When we first started 43 Things we placed all our images on every web server. That quickly became annoying to back up (using Amanda), so I moved it all to one machine that the other servers all mounted via NFS. Eventually we ran out of disk and needed something I wouldn’t need to touch for a long time, so I chose MogileFS.
Since there wasn’t a MogileFS library for Ruby I wrote mogilefs-client. Now I needed a way to get the images back out.
FastCGI wasn’t fast enough, copying the image into the process before sending was a big performance hit. Using mod_ruby created httpd processes that were much too large. The best way to go was a web server using sendfile() that I could easily map URIs to MogileFS keys.
Ordinarily Perlbal is used with MogileFS, but Perlbal disagrees with FreeBSD. Rather than trying to fix perl modules I decided to use WEBrick instead.

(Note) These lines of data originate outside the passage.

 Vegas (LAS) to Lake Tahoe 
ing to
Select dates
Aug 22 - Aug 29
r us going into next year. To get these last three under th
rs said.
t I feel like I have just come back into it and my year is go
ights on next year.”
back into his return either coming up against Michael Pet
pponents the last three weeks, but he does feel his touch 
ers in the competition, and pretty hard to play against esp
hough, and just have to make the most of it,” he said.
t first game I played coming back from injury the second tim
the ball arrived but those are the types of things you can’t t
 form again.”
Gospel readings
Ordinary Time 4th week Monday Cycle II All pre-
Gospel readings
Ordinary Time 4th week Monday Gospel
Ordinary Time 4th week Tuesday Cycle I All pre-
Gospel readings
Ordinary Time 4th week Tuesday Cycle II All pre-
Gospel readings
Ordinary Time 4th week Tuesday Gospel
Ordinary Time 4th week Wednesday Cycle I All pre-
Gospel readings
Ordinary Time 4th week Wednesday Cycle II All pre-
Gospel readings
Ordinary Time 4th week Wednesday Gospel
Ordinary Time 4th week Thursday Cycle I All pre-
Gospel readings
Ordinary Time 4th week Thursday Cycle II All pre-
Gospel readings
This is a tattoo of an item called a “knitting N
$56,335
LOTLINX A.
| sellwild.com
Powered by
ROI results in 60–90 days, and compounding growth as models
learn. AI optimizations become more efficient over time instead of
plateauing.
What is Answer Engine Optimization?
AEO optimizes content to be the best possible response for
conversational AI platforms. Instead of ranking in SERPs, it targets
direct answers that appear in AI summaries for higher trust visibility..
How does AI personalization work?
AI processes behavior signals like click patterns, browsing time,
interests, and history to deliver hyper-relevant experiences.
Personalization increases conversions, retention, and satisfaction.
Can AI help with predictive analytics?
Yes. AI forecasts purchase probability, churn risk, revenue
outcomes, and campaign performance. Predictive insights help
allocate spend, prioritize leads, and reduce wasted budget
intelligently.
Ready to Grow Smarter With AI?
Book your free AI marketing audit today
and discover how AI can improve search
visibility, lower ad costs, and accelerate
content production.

WEBrick already had all the important features of Perlbal with the exception of sendfile() and I had a minty-fresh MogileFS library for ruby.
First, I wrote socket_sendfile (but later learned about ruby-sendfile which supports more platforms) and integrated it with WEBrick. Then I wrote a WEBrick servlet to map URIs into MogileFS keys that would then turn around and send the file to the client using sendfile().

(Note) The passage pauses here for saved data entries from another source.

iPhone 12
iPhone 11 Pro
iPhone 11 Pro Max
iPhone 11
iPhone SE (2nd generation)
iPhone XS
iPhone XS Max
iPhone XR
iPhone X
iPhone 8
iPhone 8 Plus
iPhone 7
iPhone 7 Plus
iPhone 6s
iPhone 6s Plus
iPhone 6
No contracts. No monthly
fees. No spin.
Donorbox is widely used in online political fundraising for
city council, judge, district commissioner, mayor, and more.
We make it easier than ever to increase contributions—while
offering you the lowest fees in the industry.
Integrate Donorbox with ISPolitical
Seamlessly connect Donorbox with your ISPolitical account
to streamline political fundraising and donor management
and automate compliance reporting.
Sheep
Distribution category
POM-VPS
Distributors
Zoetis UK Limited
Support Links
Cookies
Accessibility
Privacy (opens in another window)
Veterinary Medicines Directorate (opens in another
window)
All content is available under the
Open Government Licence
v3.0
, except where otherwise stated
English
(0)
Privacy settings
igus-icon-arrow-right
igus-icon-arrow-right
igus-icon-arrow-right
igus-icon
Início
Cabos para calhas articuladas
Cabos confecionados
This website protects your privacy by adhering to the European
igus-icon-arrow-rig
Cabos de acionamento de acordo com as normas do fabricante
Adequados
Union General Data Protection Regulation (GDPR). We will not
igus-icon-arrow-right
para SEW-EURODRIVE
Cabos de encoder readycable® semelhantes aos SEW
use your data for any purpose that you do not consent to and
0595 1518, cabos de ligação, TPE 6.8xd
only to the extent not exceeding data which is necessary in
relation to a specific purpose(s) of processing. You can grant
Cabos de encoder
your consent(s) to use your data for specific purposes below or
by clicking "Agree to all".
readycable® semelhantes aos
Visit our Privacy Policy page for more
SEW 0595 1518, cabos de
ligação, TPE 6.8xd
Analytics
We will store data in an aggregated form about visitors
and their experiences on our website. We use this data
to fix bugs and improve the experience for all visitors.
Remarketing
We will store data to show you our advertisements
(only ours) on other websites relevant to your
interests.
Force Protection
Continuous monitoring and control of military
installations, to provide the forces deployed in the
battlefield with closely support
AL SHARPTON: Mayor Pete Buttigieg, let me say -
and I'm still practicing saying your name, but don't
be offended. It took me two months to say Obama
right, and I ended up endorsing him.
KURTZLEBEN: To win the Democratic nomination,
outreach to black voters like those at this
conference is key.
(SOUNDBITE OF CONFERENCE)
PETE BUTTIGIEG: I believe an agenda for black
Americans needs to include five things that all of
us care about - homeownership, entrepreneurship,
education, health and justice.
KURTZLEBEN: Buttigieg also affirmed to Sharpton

With this setup I managed to get about half as fast as Apache serving raw files but the load was too high for a single process WEBrick server. To distribute the load I reworked the default WEBrick server to fork multiple processes all listening on the same server socket. We ended up with each of our four servers running eight WEBrick processes.
Adding support for If-Modified-Since also improved image serving speeds, but wasn’t quite enough, so I threw in a dirty trick. Instead of going to MogileFS to verify the image on an If-Modified-Since request I just return a 304 immediately. I can trust the web browser to do the right thing and save myself a trip to MogileFS and a stat() since our images won’t disappear unless their links also disappear.

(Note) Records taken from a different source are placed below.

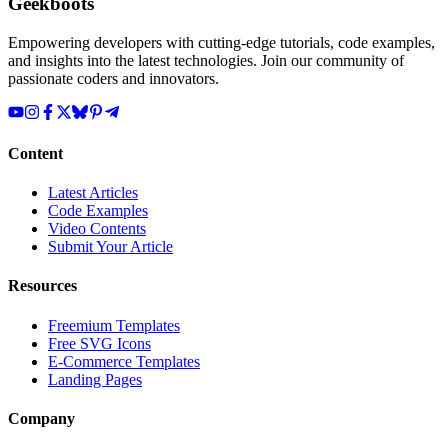
Geekboots
Empowering developers with cutting-edge tutorials, code examples,
and insights into the latest technologies. Join our community of
passionate coders and innovators.
Content
Latest Articles
Code Examples
Video Contents
Submit Your Article
Resources
Freemium Templates
Free SVG Icons
E-Commerce Templates
Landing Pages
Company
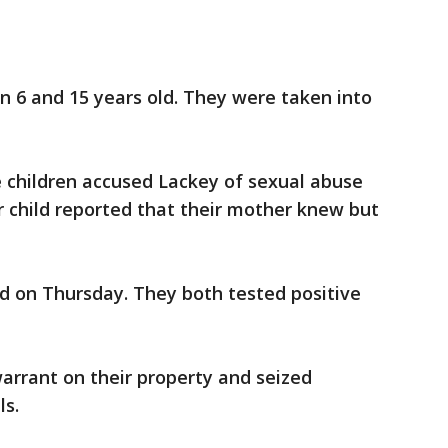
n 6 and 15 years old. They were taken into
he children accused Lackey of sexual abuse
 child reported that their mother knew but
d on Thursday. They both tested positive
arrant on their property and seized
s.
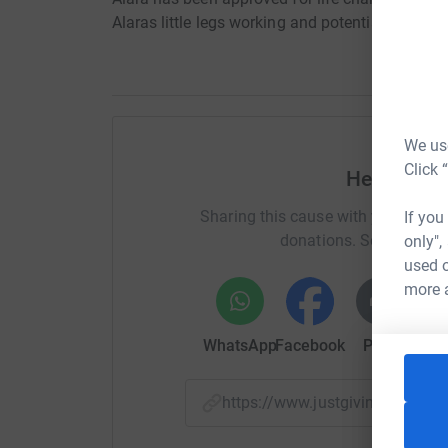
Alaras little legs working and potentially walkin
We use
Click 
Help Allis
Sharing this cause with your netwo
If you
donations. Select a pla
only",
used o
more 
WhatsApp
Facebook
Print
Mess
https://www.justgiving.com/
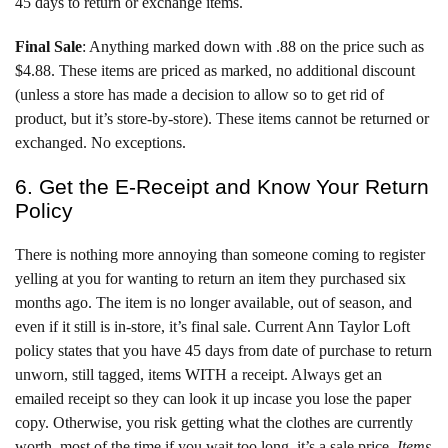
45 days to return or exchange items.
Final Sale
: Anything marked down with .88 on the price such as
$4.88. These items are priced as marked, no additional discount
(unless a store has made a decision to allow so to get rid of
product, but it’s store-by-store). These items cannot be returned or
exchanged. No exceptions.
6. Get the E-Receipt and Know Your Return
Policy
There is nothing more annoying than someone coming to register
yelling at you for wanting to return an item they purchased six
months ago. The item is no longer available, out of season, and
even if it still is in-store, it’s final sale. Current Ann Taylor Loft
policy states that you have 45 days from date of purchase to return
unworn, still tagged, items WITH a receipt. Always get an
emailed receipt so they can look it up incase you lose the paper
copy. Otherwise, you risk getting what the clothes are currently
worth, most of the time if you wait too long, it’s a sale price.
Items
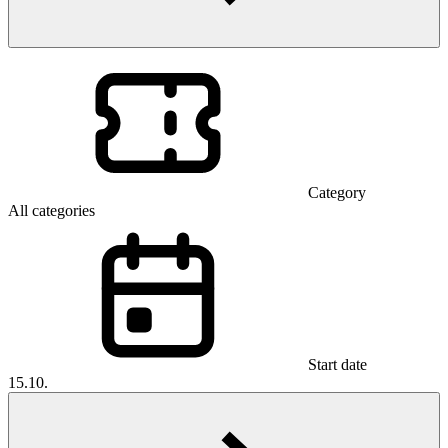
Category
All categories
Start date
15.10.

The last two tricks I used to speed-up WEBrick was disabling access logging and giving WEBrick a dedicated IP via the load balancer. Removing the extra work of logging hits resulted in a significant speedup, around twenty percent. Running requests directly to WEBrick was another twenty percent speedup since we weren’t running through Apache’s mod_proxy.
I’ve packaged up all my WEBrick speed-ups into the webrick-high-performance gem. Unfortunately the sendfile() code is still FreeBSD-specific. (I don’t have a Linux machine so I can’t test a socket_sendfile written for Linux.)
In order to get some speed back I’m using a sendfile(2) extension written using RubyInline. Due to the double-dispatch images end up being noticable slower, but at least I won’t have to restart whole webservers every couple hours to get images back on track.